TUGAS LATIHAN: Tuliskan ulang secara persis bagian artikel tentang film independen Surabaya di antara "Skip to main" dan "Surabaya. Seperti apa?", dengan kedua bagian itu turut disertakan.

TEKS LATIHAN:
· · · · ·

Skip to main content

CUKS Showrockboyeahh!!

Film Independen Surabaya Menggeliat Ditengah Pemerintah yang Abai
Dunia perfilman Indonesia mulai menggeliat dengan maraknya produksi film yang membanjiri bioskop. Mulai tumbuhnya dunia ini juga berimbas pada menggeliatnya dunia film independen (inde) di Surabaya. Seperti apa?

Nani Mashita

Surabaya sendiri tidak pernah sepi dari aktivitas komunitas filmnya yang jumlahnya berkisar 15 komunitas. Salah satu filmmaker muda, Indiana Yanuar, yang tergabung dalam UKM Sinematografi Universitas Airlangga. Gadis berambut panjang itu adalah salah satu sineas hijau di Surabaya yang karyanya berjudul ’Semanggi’ lolos seleksi untuk ikut Pekan Seni Mahasiswa Nasional (Peksiminas) di Jambi.
Film ini dibuat bersama sembilan kawannya yang tergabung dalam Girl Power. Indi mengangkat kisah seorang penjual Semanggi di Surabaya yang berjuang mendapatkan uang untuk membiayai anaknya yang ingin study tour ke Bali. ”Aku tuh ingin ngenalin masakan khas Surabaya selain lontong balap kepada publik,” kata Indi menjelaskan soal pemilihan tema filmnya.
Alumni SMAN 14 Surabaya itu mengaku memang bercita-cita jadi sutradara. Mahasiswa Fakultas Kesehatan Masyarakat 2007 itu mengaku selama setahun bergulat di UKM Sinematografi, dia mendapatkan pengetahuan tentang perfilman, membuat film sekaligus menemukan tempat nongkrong yang sesuai dengan hobinya.
Jagad perfilman independen juga mengenal komunitas Gathotkaca yang muncul tahun 2004 dengan spesialisasi di animasi yang menseriusi tema budaya lokal. Menurut sutradara komunitas ini, Mohammad Sholikin, setidaknya tiga seri film animasi dibuat dengan tokoh Gathotkaca. Dia juga membuat karakter animasi Suro dan Boyo dalam dua seri film animasi berjudul ’Grammar’ yang mearih juara I Kategori Umum Festival Game dan Animasi Indonesia 2008 dan Beda ’Grammar’ Core Duo.

· · · · ·

Ekstraksi teks per halaman:
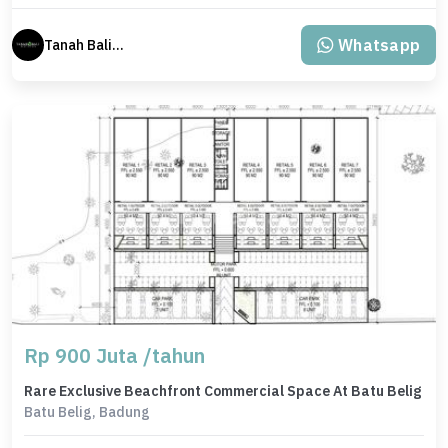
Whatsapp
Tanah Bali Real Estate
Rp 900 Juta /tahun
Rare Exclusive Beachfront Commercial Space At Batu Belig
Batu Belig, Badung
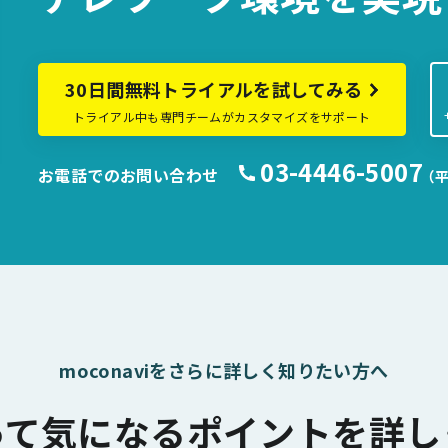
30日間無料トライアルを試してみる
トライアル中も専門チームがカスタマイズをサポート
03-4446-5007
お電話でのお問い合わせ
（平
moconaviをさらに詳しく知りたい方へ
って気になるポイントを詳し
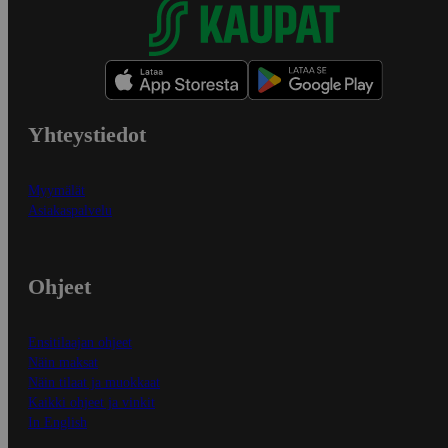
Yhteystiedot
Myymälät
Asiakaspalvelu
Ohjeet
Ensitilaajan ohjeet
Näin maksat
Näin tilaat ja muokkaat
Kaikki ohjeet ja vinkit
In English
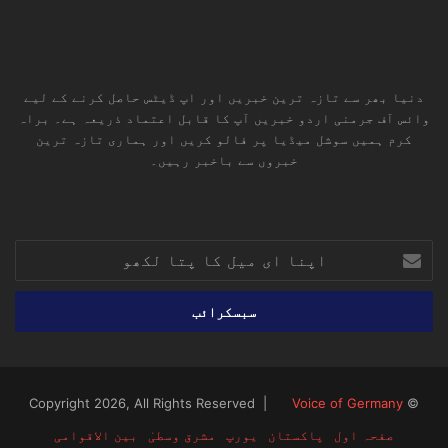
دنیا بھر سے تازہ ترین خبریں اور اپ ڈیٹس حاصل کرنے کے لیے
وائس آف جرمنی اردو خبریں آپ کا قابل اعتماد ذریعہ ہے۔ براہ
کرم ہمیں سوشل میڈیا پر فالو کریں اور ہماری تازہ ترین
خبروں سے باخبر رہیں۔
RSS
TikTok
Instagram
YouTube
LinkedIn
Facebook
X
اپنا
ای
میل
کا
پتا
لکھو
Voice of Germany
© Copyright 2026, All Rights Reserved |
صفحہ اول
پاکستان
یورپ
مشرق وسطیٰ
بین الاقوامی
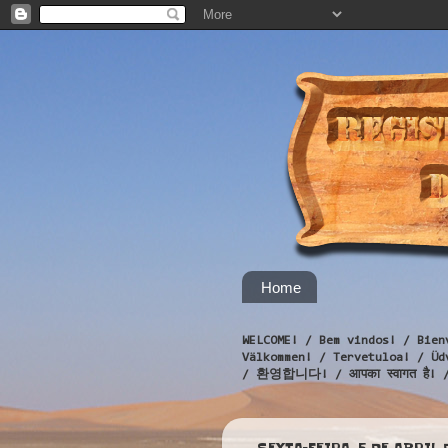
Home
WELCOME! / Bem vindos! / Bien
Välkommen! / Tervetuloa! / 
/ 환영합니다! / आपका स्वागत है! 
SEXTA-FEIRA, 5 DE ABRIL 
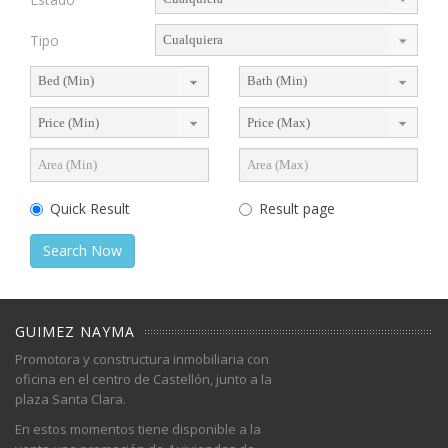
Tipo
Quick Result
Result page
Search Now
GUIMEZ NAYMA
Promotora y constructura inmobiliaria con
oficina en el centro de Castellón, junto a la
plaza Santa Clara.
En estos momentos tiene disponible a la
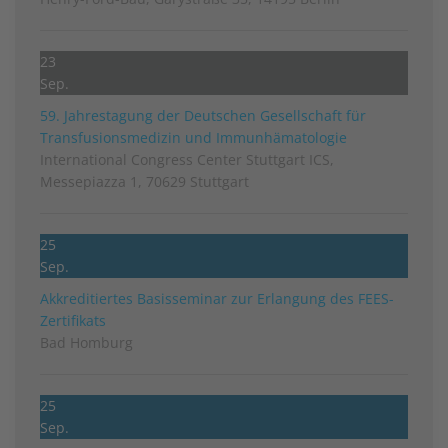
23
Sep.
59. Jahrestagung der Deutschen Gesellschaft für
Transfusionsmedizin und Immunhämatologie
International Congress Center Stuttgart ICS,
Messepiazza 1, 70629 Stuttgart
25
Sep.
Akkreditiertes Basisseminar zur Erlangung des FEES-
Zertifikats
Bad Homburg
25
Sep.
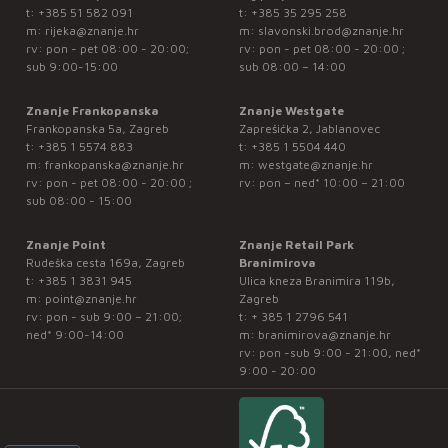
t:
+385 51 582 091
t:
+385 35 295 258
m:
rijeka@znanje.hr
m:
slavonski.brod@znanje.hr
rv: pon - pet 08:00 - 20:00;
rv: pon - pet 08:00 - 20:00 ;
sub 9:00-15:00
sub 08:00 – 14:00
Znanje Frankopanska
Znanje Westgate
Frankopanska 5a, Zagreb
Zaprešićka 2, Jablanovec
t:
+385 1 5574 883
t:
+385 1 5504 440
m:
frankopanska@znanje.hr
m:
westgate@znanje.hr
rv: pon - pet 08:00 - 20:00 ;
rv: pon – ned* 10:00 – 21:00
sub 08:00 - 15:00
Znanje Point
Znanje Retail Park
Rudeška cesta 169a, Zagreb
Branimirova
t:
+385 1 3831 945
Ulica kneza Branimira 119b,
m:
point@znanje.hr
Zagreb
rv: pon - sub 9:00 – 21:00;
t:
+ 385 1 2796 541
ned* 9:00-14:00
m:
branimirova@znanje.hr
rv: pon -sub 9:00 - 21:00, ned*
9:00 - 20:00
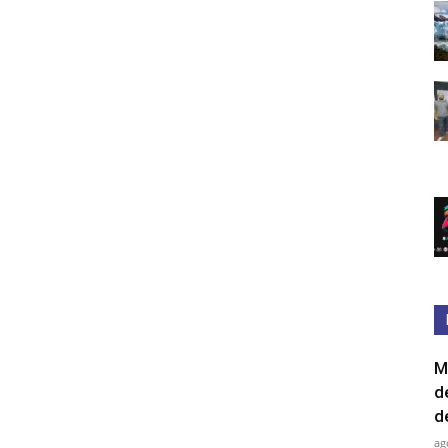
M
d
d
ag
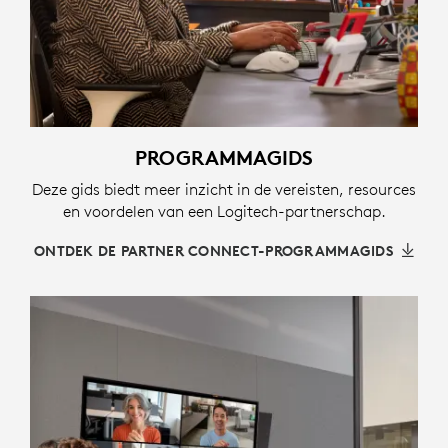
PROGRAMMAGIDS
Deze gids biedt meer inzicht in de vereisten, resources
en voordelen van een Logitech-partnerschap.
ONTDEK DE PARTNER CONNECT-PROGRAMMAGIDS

· · · · ·

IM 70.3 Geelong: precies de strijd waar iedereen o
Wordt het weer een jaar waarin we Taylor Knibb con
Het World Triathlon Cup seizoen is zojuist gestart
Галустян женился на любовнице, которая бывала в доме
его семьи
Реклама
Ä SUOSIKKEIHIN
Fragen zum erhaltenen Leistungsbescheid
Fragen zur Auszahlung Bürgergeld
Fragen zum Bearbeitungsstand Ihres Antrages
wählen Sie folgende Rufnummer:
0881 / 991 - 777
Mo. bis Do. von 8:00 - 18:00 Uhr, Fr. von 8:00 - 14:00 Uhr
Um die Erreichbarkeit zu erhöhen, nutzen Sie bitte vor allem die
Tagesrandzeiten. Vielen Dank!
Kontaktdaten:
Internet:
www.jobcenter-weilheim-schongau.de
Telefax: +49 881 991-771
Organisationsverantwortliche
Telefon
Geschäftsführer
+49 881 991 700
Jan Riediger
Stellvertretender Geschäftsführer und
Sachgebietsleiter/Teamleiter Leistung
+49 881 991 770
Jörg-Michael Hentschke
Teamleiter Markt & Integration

· · · · ·

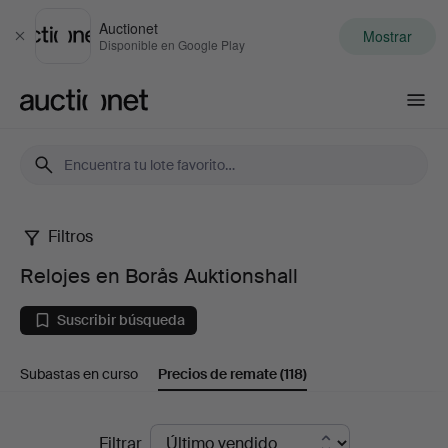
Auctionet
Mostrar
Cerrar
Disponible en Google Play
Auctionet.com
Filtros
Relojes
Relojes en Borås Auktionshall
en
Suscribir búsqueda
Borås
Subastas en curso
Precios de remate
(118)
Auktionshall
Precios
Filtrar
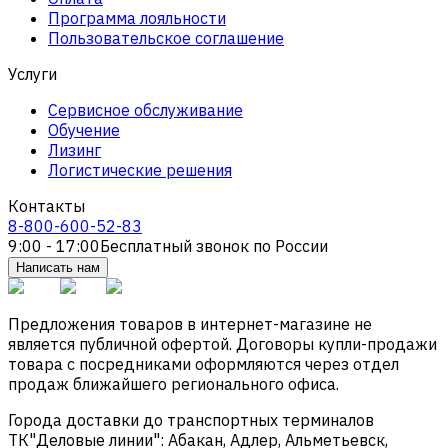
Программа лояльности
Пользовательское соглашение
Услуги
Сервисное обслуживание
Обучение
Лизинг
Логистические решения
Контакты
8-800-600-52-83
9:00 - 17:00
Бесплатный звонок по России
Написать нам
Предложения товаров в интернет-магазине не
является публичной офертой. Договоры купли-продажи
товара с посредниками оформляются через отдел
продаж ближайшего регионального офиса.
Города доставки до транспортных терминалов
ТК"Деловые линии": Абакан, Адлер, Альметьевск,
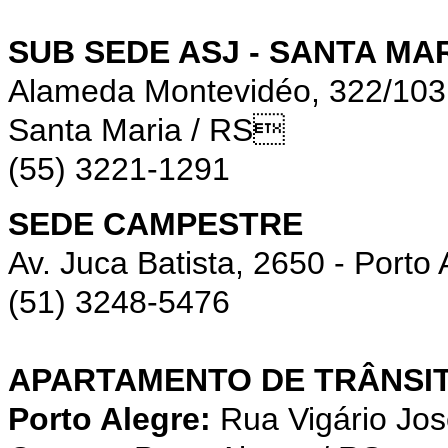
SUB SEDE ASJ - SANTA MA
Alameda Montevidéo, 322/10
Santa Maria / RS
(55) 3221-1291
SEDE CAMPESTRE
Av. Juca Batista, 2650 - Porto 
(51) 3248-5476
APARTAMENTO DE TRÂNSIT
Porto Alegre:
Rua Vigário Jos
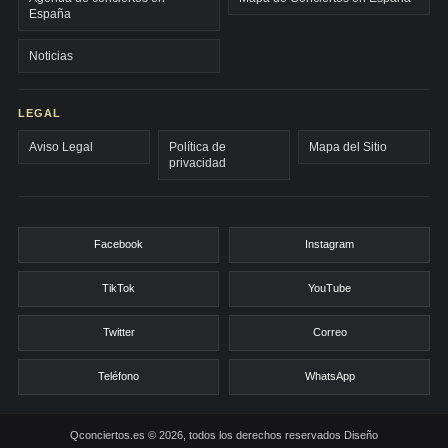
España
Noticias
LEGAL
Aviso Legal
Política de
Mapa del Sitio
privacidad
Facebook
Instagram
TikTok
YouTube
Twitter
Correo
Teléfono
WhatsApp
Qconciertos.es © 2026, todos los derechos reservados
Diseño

· · · · ·

KOTAK JAWABAN:
Skip to main content

CUKS Showrockboyeahh!!

Film Independen Surabaya Menggeliat Ditengah Pemerintah yang Abai
Dunia perfilman Indonesia mulai menggeliat dengan maraknya produksi film yang membanjiri bioskop. Mulai tumbuhnya dunia ini juga berimbas pada menggeliatnya dunia film independen (inde) di Surabaya. Seperti apa?